Kepala Dinas Pemberdayaan Perempuan, Perlindungan Anak dan Kependudukan (DP3AK) Provinsi Jatim, Dr Andriyanto SH MKes menuturkan, IPA dan IPHA Jatim mengalami peningkatan signifikan dari 2018 ke 2019. Bahkan kenaikannya di atas rata – rata nasional dan menduduki peringkat lima besar se-Indonesia untuk IPHA.

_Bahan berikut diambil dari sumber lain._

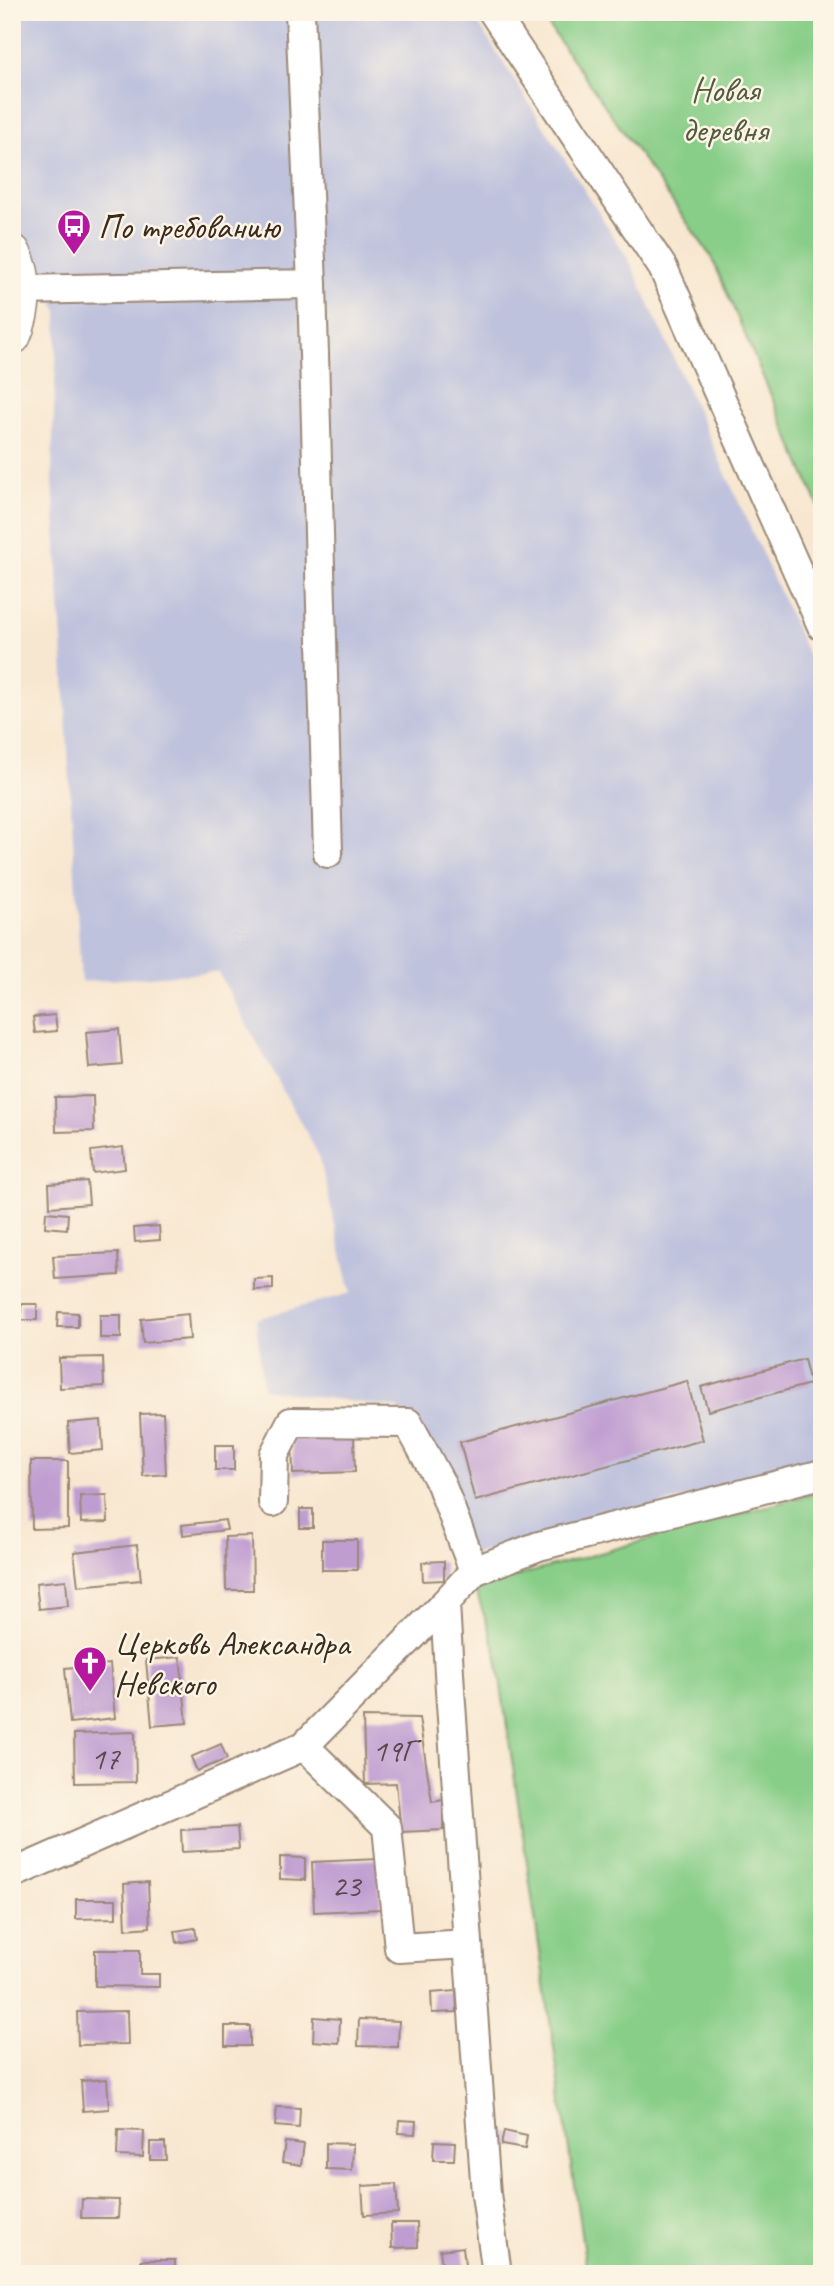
<svg xmlns="http://www.w3.org/2000/svg" width="834" height="2286" viewBox="0 0 834 2286" font-family="Caveat,sans-serif">
<style>
.industrial{fill:#bfc2dd}
.green{fill:#88ce88;stroke:#627c53;stroke-width:2}
.building{fill:#c09dd1}
.lines{fill:none;stroke-linecap:round;stroke-linejoin:round}
.minor-casing{stroke:#9a8877;stroke-width:32}
.major-casing{stroke:#9a8877;stroke-width:40}
.minor{stroke:#fff;stroke-width:28}
.major{stroke:#fff;stroke-width:37}
.labels{text-anchor:middle;dominant-baseline:central;stroke-width:5;stroke-linejoin:round;paint-order:stroke}
.number-label{font-size:32px;fill:#5c474b}
.park-label{font-size:35px;fill:#525b3e;stroke:#fcf5e5}
.poi-label{font-size:35px;fill:#3b2a1e;stroke:#fcf5e5;text-anchor:start}
</style>
<rect width="100%" height="100%" fill="#fcf5e5"/>
<filter id="ink" filterUnits="userSpaceOnUse"><feTurbulence type="fractalNoise" baseFrequency=".0143" numOctaves="2"/><feDisplacementMap in="SourceGraphic" scale="14" xChannelSelector="R" yChannelSelector="G"/><feConvolveMatrix kernelMatrix="1 2 1 2 8 2 1 2 1" color-interpolation-filters="sRGB"/></filter>
<filter id="wash" filterUnits="userSpaceOnUse"><feTurbulence type="fractalNoise" baseFrequency=".00686" numOctaves="4" result="noise"/><feDisplacementMap in="SourceGraphic" scale="28" xChannelSelector="R" yChannelSelector="G"/><feGaussianBlur stdDeviation="1.57" result="paint"/><feColorMatrix in="noise" values="0 0 0 0 0 0 0 0 0 0 0 0 0 0 0 0 0 1.4 0 .05"/><feComposite in="paint" operator="in"/></filter>
<g filter="url(#wash)">
<rect width="100%" height="100%" fill="#f8e7d0"/>
<polygon class="industrial" points="12,12 471,12 630,262 822,686 822,1462 460,1558 397,1408 263,1389 256,1319 351,1293 319,1156 218,972 81,982 52,463 58,311 12,237"/>
<g class="green">
<polygon points="539,12 822,12 822,514 712,258"/>
<polygon points="822,1491 822,2274 587,2274 496,1651 475,1588"/>
</g>
<g id="blocks">
<g class="building">
<polygon points="55,1015 57,1031 35,1033 33,1017"/>
<polygon points="119,1029 122,1065 89,1068 86,1032"/>
<polygon points="93,1096 94,1131 56,1132 55,1097"/>
<polygon points="123,1147 125,1169 93,1173 91,1151"/>
<polygon points="87,1181 89,1204 50,1207 49,1184"/>
<polygon points="46,1212 68,1214 67,1229 45,1227"/>
<polygon points="159,1226 160,1240 135,1242 134,1228"/>
<polygon points="118,1253 119,1275 55,1279 53,1256"/>
<polygon points="273,1278 273,1289 254,1290 254,1279"/>
<rect x="21" y="1304" width="16" height="16"/>
<polygon points="58,1312 78,1313 78,1327 57,1327"/>
<polygon points="188,1314 190,1339 143,1343 141,1319"/>
<rect x="100" y="1315" width="21" height="23"/>
<polygon points="103,1357 104,1386 60,1388 59,1358"/>
<polygon points="804,1359 810,1384 708,1411 701,1387"/>
<polygon points="687,1381 703,1440 475,1501 460,1442"/>
<polygon points="163,1413 166,1474 143,1476 140,1414"/>
<polygon points="101,1420 103,1450 70,1453 68,1423"/>
<polygon points="354,1435 355,1472 293,1474 292,1437"/>
<rect x="215" y="1445" width="19" height="25"/>
<polygon points="31,1461 68,1461 68,1528 32,1529"/>
<polygon points="107,1495 108,1522 81,1523 80,1496"/>
<rect x="300" y="1509" width="13" height="19"/>
<polygon points="225,1520 227,1530 183,1535 182,1525"/>
<polygon points="252,1536 253,1590 226,1590 225,1537"/>
<rect x="322" y="1540" width="35" height="30"/>
<polygon points="137,1545 141,1580 78,1586 74,1552"/>
<polygon points="444,1561 444,1580 423,1581 422,1562"/>
<polygon points="66,1580 68,1606 39,1609 36,1583"/>
<polygon points="180,1657 187,1723 152,1726 146,1660"/>
<polygon points="110,1664 115,1718 70,1723 65,1668"/>
<polygon points="363,1717 419,1718 432,1802 443,1800 443,1830 401,1832 396,1783 365,1784"/>
<polygon points="135,1732 136,1782 75,1783 74,1734"/>
<polygon points="221,1744 227,1759 197,1771 191,1757"/>
<polygon points="237,1827 239,1849 182,1852 181,1830"/>
<polygon points="280,1857 305,1858 305,1880 280,1879"/>
<polygon points="378,1859 381,1909 314,1912 312,1862"/>
<polygon points="148,1882 150,1927 126,1929 124,1884"/>
<polygon points="76,1899 116,1899 116,1918 76,1919"/>
<polygon points="195,1928 197,1939 177,1943 175,1931"/>
<polygon points="95,1950 140,1950 140,1974 159,1974 159,1987 95,1986"/>
<polygon points="456,1991 457,2012 432,2013 431,1993"/>
<polygon points="127,2011 128,2044 78,2045 77,2012"/>
<polygon points="314,2017 340,2019 339,2043 313,2041"/>
<polygon points="359,2019 399,2021 398,2047 358,2046"/>
<rect x="225" y="2026" width="25" height="20"/>
<polygon points="107,2079 109,2109 83,2111 81,2081"/>
<polygon points="277,2107 300,2108 299,2128 275,2126"/>
<polygon points="399,2120 416,2121 415,2134 398,2133"/>
<polygon points="118,2130 144,2131 143,2157 117,2156"/>
<polygon points="504,2131 527,2136 525,2149 501,2145"/>
<polygon points="434,2141 455,2142 454,2160 433,2160"/>
<polygon points="150,2142 165,2142 166,2160 150,2160"/>
<polygon points="285,2142 304,2144 301,2165 282,2162"/>
<polygon points="326,2143 353,2144 352,2170 326,2169"/>
<polygon points="396,2184 398,2213 364,2215 362,2186"/>
<polygon points="82,2199 119,2200 118,2218 81,2218"/>
<polygon points="391,2223 417,2223 418,2247 392,2248"/>
<polygon points="463,2247 466,2274 443,2274 440,2250"/>
<rect x="141" y="2260" width="34" height="14"/>
</g>
</g>
</g>
<g filter="url(#ink)">
<use href="#blocks" fill-opacity="0" stroke="#9a8877" stroke-width="2"/>
<g class="lines">
<g class="minor-casing">
<g id="minor">
<polyline points="493,12 663,268 822,626"/>
<polyline points="312,284 328,853"/>
<polyline points="22,290 312,284 300,12"/>
<polyline points="273,1502 274,1455 291,1422 408,1423 441,1484 474,1571"/>
<polyline points="445,1603 450,1690 486,2194 497,2274"/>
<polyline points="304,1746 387,1827 399,1948 468,1944"/>
<polyline points="12,1874 304,1746 445,1603 474,1571 539,1546 822,1474"/>
</g>
</g>
<g class="major-casing">
<path id="major" d="M12 253C26 277 23 311 12 336"/>
</g>
<use href="#minor" class="minor"/>
<use href="#major" class="major"/>
</g>
</g>
<defs>
<g id="bus-pin" transform="scale(1.75)"><path d="M0 17L-7.5 6A9.5 9.5 0 1 1 7.5 6Z" fill="#b5179e" stroke="#fcf5e5"/><path d="M-5-6H5V4H4V6H2V4H-2V6H-4V4H-5ZM-3.5-4V0h7V-4ZM-3.5 1.2v1.5H-2V1.2ZM2 1.2v1.5H3.5V1.2Z" fill="#fff"/></g>
<g id="church-pin" transform="scale(1.75)"><path d="M0 17L-7.5 6A9.5 9.5 0 1 1 7.5 6Z" fill="#b5179e" stroke="#fcf5e5"/><path d="M-1.2-6h2.4v3.5h3.3v2.4h-3.3V6h-2.4V-.1h-3.3v-2.4h3.3Z" fill="#fff"/></g>
</defs>
<g fill-rule="evenodd">
<use href="#bus-pin" x="74" y="226"/>
<use href="#church-pin" x="90" y="1663"/>
</g>
<g class="labels">
<g class="number-label">
<text x="394" y="1750">19Г</text>
<text x="105" y="1758">17</text>
<text x="346" y="1885">23</text>
</g>
<g class="park-label">
<text x="725" y="89">Новая<tspan x="725" dy="40">деревня</tspan></text>
</g>
<g class="poi-label">
<text x="98" y="226">По требованию</text>
<text x="114" y="1643">Церковь Александра<tspan x="114" dy="40">Невского</tspan></text>
</g>
</g>
<rect width="834" height="2286" fill="none" stroke="#fcf5e5" stroke-width="42"/>
</svg>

Andriyanto mengatakan, berdasarkan release Kementerian Pemberdayaan Perempuan dan Perlindungan Anak RI beberapa minggu lalu, tercatat IPA Jatim sebesar 71,8 pada 2019, meningkat 3,87 (5,7%) dari 2018, dan di atas nilai nasional 66,29 dengan pertumbuhannya 3,54 (5,6%). Tercatat IPHA Jatim pada 2019 sebesar 69,68 di atas nasional sebesar 63,67, dengan pertumbuhan 4,25 (6,5%) dari 2018. IPHA Jatim ini menduduki peringkat 5 tertinggi nasional di bawah Provinsi Jogjakarta, Bali, DKI Jakarta dan Kepulauan Riau.

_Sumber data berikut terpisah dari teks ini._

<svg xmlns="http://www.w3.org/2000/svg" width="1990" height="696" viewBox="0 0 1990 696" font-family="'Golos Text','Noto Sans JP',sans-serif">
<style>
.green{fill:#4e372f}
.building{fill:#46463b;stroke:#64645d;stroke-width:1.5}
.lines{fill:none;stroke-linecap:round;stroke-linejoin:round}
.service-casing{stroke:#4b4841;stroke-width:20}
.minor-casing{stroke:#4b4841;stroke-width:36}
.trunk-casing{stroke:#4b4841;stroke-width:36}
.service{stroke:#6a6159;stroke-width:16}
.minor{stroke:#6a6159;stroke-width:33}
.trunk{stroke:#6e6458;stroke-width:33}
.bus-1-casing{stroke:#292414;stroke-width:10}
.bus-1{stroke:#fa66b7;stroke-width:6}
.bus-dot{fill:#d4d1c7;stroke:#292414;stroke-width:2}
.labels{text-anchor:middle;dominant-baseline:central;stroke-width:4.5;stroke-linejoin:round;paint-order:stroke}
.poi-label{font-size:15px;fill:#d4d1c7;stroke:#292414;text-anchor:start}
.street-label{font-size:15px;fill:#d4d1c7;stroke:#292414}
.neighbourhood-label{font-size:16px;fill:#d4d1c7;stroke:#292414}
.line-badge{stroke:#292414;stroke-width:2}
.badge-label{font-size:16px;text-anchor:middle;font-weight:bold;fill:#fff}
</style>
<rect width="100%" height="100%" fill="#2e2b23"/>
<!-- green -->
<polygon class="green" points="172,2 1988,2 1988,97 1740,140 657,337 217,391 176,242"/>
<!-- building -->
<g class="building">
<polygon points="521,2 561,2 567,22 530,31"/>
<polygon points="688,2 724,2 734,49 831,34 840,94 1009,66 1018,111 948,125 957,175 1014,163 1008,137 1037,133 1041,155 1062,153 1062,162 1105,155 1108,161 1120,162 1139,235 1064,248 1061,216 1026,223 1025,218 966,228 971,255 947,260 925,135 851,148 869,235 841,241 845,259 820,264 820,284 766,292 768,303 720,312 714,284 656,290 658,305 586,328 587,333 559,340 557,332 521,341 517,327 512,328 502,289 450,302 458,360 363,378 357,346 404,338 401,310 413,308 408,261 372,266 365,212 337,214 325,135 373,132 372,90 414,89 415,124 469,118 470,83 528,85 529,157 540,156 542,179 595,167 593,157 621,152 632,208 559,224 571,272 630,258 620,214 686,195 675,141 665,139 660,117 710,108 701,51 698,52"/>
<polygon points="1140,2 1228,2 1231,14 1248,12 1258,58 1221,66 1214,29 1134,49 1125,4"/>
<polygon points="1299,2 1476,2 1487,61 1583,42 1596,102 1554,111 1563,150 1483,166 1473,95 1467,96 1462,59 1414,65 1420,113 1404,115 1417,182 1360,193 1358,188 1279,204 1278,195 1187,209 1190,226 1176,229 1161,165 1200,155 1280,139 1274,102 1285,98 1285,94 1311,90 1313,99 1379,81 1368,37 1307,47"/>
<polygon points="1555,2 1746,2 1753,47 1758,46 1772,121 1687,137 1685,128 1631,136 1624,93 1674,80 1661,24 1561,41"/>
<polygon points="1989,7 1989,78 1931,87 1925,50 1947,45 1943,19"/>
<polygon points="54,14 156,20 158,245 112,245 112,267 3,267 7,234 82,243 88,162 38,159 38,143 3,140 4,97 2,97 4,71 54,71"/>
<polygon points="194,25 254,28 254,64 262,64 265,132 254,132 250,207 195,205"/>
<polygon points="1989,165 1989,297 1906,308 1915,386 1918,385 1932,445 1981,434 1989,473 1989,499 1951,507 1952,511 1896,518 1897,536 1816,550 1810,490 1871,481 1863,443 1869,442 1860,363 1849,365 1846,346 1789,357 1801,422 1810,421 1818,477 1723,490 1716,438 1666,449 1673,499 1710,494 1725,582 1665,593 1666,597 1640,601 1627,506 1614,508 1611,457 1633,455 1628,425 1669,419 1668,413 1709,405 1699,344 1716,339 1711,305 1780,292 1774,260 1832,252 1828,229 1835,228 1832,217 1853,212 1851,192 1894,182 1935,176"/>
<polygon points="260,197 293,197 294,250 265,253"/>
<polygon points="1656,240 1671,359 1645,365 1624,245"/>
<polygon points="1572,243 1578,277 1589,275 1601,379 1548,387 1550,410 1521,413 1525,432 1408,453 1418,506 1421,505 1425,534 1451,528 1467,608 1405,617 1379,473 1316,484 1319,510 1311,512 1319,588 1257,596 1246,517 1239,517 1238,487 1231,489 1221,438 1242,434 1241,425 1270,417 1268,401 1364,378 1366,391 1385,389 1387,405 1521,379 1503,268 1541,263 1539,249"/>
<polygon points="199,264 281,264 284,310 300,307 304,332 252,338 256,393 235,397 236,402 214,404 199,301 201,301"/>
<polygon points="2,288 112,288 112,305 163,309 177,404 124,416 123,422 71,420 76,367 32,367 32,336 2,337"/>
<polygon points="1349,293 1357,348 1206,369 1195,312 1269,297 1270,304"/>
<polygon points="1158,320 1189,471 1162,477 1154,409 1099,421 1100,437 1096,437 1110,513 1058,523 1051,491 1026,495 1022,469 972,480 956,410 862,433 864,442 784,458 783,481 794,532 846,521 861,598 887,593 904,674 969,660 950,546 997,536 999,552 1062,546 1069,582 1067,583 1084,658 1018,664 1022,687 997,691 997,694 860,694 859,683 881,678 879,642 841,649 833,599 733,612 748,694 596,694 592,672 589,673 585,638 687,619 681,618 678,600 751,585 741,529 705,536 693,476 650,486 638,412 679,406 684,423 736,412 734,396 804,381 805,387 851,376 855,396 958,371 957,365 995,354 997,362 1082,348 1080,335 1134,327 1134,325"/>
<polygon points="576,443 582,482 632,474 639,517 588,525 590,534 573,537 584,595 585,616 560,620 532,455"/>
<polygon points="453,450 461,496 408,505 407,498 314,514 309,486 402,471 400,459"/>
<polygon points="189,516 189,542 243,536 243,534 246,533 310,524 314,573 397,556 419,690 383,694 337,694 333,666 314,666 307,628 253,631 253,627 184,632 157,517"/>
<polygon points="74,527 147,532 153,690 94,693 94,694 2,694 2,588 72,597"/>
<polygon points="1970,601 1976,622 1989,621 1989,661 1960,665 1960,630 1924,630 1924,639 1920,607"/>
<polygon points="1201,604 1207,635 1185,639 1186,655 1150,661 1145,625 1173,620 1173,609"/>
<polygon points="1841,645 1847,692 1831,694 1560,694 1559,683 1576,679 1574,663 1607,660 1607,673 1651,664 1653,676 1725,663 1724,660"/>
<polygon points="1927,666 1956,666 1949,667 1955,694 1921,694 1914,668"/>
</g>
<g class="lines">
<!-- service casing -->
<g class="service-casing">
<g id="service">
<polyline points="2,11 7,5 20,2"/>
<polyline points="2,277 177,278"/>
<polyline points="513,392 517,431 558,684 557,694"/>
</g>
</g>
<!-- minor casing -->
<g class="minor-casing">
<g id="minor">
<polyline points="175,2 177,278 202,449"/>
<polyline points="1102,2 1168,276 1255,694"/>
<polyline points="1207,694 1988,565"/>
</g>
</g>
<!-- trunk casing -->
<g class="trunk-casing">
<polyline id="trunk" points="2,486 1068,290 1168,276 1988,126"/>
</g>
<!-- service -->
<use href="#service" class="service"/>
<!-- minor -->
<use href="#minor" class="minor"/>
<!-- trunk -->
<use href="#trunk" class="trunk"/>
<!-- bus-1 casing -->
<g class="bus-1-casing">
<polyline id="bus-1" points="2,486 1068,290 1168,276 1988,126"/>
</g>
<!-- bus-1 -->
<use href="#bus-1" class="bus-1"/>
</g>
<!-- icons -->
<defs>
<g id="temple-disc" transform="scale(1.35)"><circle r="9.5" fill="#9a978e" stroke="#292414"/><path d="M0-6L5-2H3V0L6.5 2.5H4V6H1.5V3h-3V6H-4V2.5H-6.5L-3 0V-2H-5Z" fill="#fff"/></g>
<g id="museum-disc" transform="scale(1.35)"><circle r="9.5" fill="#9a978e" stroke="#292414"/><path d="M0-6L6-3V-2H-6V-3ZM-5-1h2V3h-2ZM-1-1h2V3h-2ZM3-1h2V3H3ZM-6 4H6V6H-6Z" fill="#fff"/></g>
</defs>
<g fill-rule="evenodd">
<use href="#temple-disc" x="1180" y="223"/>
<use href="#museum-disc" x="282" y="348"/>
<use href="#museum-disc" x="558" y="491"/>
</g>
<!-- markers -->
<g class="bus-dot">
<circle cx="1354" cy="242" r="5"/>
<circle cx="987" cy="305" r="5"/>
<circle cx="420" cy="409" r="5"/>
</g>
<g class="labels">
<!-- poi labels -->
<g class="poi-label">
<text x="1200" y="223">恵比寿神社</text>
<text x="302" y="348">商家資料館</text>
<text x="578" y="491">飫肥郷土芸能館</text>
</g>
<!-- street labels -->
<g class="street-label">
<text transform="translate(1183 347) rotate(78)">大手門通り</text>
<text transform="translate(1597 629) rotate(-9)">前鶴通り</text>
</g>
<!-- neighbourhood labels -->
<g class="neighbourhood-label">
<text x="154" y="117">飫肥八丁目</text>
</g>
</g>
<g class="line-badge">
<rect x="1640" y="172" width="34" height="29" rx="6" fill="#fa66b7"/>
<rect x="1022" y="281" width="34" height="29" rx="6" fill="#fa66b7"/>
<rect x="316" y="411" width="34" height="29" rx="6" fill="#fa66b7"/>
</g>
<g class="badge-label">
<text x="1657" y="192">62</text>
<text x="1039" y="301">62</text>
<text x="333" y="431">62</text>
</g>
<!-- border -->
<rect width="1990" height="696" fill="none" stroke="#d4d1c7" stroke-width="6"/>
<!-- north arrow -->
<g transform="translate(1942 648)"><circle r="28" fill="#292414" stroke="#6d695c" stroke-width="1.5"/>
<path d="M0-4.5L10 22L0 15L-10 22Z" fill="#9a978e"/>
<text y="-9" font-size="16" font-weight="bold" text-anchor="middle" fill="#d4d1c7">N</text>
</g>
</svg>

“IPA ini menggambarkan upaya perlindungan anak yang telah dilaksanakan Pemprov Jatim dalam hal pemenuhan hak sipil dan kebebasan; lingkungan keluarga dan pengasuhan alternatif; kesehatan dasar dan kesejahteraan, pendidikan dan pemanfaatan waktu luang, serta perlindungan khusus anak,” kata Andriyanto, Senin (15/2).
Menurut Andriyanto, upaya perlindungan anak di Jatim masih membutuhkan perhatian serius dan kerja keras dari seluruh pihak, baik pemerintah maupun masyarakat guna mencapai hasil yang optimal. Pada kenyataannya kondisi anak – anak di Jatim masih membutuhkan perhatian ekstra. Hal ini terlihat dari banyaknya kekerasan terhadap anak, banyaknya anak yang dipekerjakan, dilacurkan, Angka Partisipasi Sekolah (APS) rendah atau Angka Kematian Bayi (AKB) tinggi.
Selain itu, lanjutnya, anak – anak di Jatim juga masih ada yang gizi kurang dan stunting, gizi anak kurang yodium, dan anak tidak memiliki akte kelahiran dan Kartu Identitas anak. Situasi ini merupakan hasil akumulasi dari nilai sosial kultural dari suatu masyarakat. Padahal kita sadar, pembangunan berkelanjutan dimulai dari anak – anak.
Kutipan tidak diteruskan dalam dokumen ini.